NFP Preview: Will October jobs data bounce back as sharply as expected?
James Chen, CMT November 2, 2017 12:52 PM
Since that report last month, the dollar has rebounded and extended its recovery, mostly on increasing anticipation of: higher interest rates from the Federal Reserve, a new Fed chair to be appointed by President Trump, and the long-awaited introduction of US tax reform policy (the first steps of which were taken on Thursday with the release of a tax plan by the US House of Representatives).
On Wednesday, the Fed issued its November policy decision and statement, essentially leaving all aspects of monetary policy unchanged. In the statement, the Fed reported that “the labor market has continued to strengthen and ... economic activity has been rising at a solid rate despite hurricane-related disruptions.” Though no policy changes were made, the Fed essentially confirmed its expected path towards tighter monetary policy, including balance sheet normalization and the likelihood of a December interest rate hike. The US dollar received a modest boost as a result.
Current NFP Expectations
The consensus expectations for Friday’s non-farm payrolls data are currently running slightly higher than 300,000 jobs added in October, the highest monthly forecast in over seven years. Clearly, markets are very optimistic in expecting such an aggressive bounce-back in employment data. The October unemployment rate is expected to have remained low and steady from the previous month at 4.2%, while average hourly earnings are expected to have increased by 0.2% against the previous month’s better-than-expected showing of 0.5% wage growth.
With such high expectations for the headline job creation data, it will clearly be easier for the actual outcome to disappoint. However, even if the numbers fall somewhat short of expectations, which is a distinct possibility, any negative impact on the US dollar is likely to be limited. Conversely, if the reading actually beats the high expectations, which would help support the Fed’s current policy trajectory towards higher interest rates, a positive dollar impact is likely to be pronounced. In that event, the current dollar recovery may well be extended significantly further.
Jobs Data Preceding NFP
Key employment-related releases preceding Friday’s official jobs data have been somewhat mixed, but have still shown solid employment growth overall. These releases include October’s ADP private employment report, the ISM manufacturing PMI employment component, and weekly jobless claims data throughout October.

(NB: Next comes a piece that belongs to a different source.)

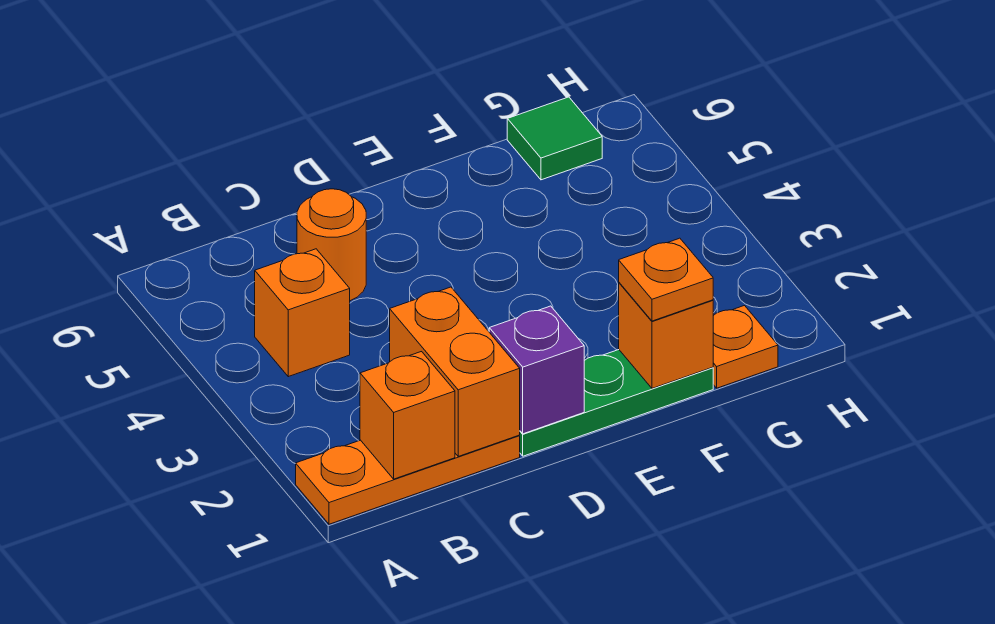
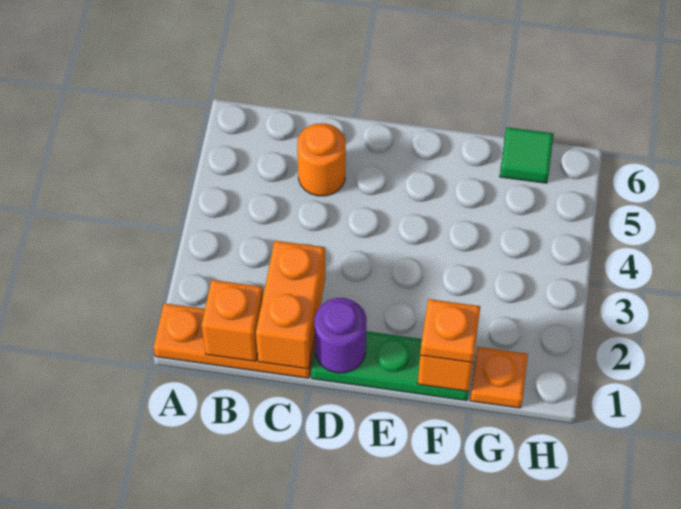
orange 1x1 brick [255,249,350,377] -> none
purple 1x1 brick [489,306,584,434] -> purple 1x1 round brick [315,298,366,373]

Wednesday’s ADP data came out substantially better than expected at 235,000 private jobs added in October against prior forecasts of around 200,000. While this strong ADP reading bodes well for Friday’s official data, whether the official NFP data beats its significantly higher forecast remains to be seen. Although the ADP report is not necessarily a very accurate pre-indicator of the official NFP jobs data from the US Labor Department – and sometimes even misses the mark dramatically – it does help provide a useful guideline when used in conjunction with other employment-related data.
One of the most important of these other indicators is the ISM manufacturing PMI employment component, which showed solid manufacturing sector job growth at 59.8 in October, albeit slightly slower than September’s 60.3. The even more critical ISM non-manufacturing (services) PMI will be released after Friday’s NFP data, so will not be considered as a pre-NFP input.
Finally, October’s weekly jobless claims have all been better (lower) than expected, and have remained exceptionally low overall from a historic perspective.
Forecast and Potential USD Reaction
With lofty consensus expectations of over 300,000 jobs added in October, our target range is somewhat less aggressive at around 270,000-300,000, given the pre-NFP data inputs. Any result falling above this range is likely to give the US dollar a substantial boost, potentially helping to extend its recent recovery. An outcome falling within or around the range is unlikely to make much of an impact on the dollar. If the actual data falls well below our target range, however, the dollar could see a significant pullback after its recent rally.